19 de março de 2008
mp3 do dia - the pains of being pure at heart
Todos nascemos puros, tabula rasa, e então permanecemos nesse estado. Por uns bons dois segundos.
Daí em diante, passamos por uma espécie de filtragem inversa. Durante o resto de nossos dias, ignorando o bom senso, buscamos justo aquilo que deveria ficar preso à nossa peneira existencial.
Logo aprendemos a não chorar, nem colocar o dedo na boca, nem arrotar, nem atrapalhar o sono da mamãe e do papai, embora elétricos até o último fiapo de cabelo.
Aprendemos a usar despertador, talheres, xampu, escova de dentes - sempre com o fio dental, após todas as refeições; a colocar (e não sujar) o uniforme, escrever com temas, escolher alternativas, evitar rasuras, levantar a mão para ir ao banheiro, mas não para fazer a pergunta que parece idiota. Respondê-la, então, muito menos.
Aprendemos a não mostrar interesse, "é só mais uma", mesmo com o coração palpitando, as mãos suando, os joelhos tremendo, a projeção imaginária, saindo, pegando na mão, dizendo o que se sente, para ela, os amigos, o mundo.
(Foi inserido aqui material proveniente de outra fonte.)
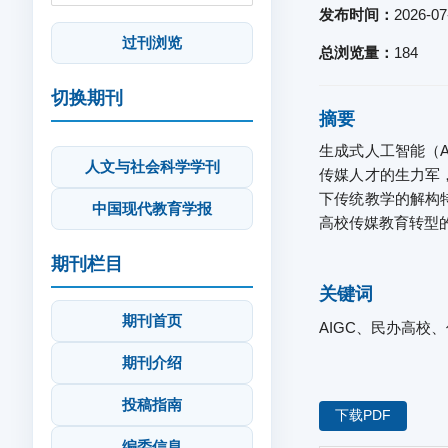
发布时间：
2026-07
过刊浏览
总浏览量：
184
切换期刊
摘要
生成式人工智能（
人文与社会科学学刊
传媒人才的生力军
下传统教学的解构
中国现代教育学报
高校传媒教育转型
期刊栏目
关键词
期刊首页
AIGC、民办高校
期刊介绍
投稿指南
下载PDF
编委信息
Aprendemos a não confiar na boa ação, no aperto de mão, na bicicleta encostada enquanto se compra o picolé, no ouvinte de uma confissão ou impressão espontânea, na testemunha de um momento de dor, fraqueza, dúvida ou medo.
Estranho esse mundo que criamos para nós mesmos, onde o sincero vira segredo; a ingenuidade, um defeito; a fragilidade, um motivo de riso. Mundo no qual ter um coração puro é motivo de dor.
E assim continuamos a nos preservar: aprendendo a representar o papel de um personagem indefinido, amorfo e sem autor, enquanto esquecemos de viver como nós mesmos.
Foi por tudo isso que bastou ler o nome dessa banda, The Pains of Being Pure at Heart, para saber que eu precisava escutá-la.
[MP3: the pains of being pure at heart - doing all the things that wouldn't make your parents proud]
[MP3: the pains of being pure at heart - come saturday]
2 comentários:
Parabéns pelo texto, adorei.
Que bom que você gostou. Muito obrigado.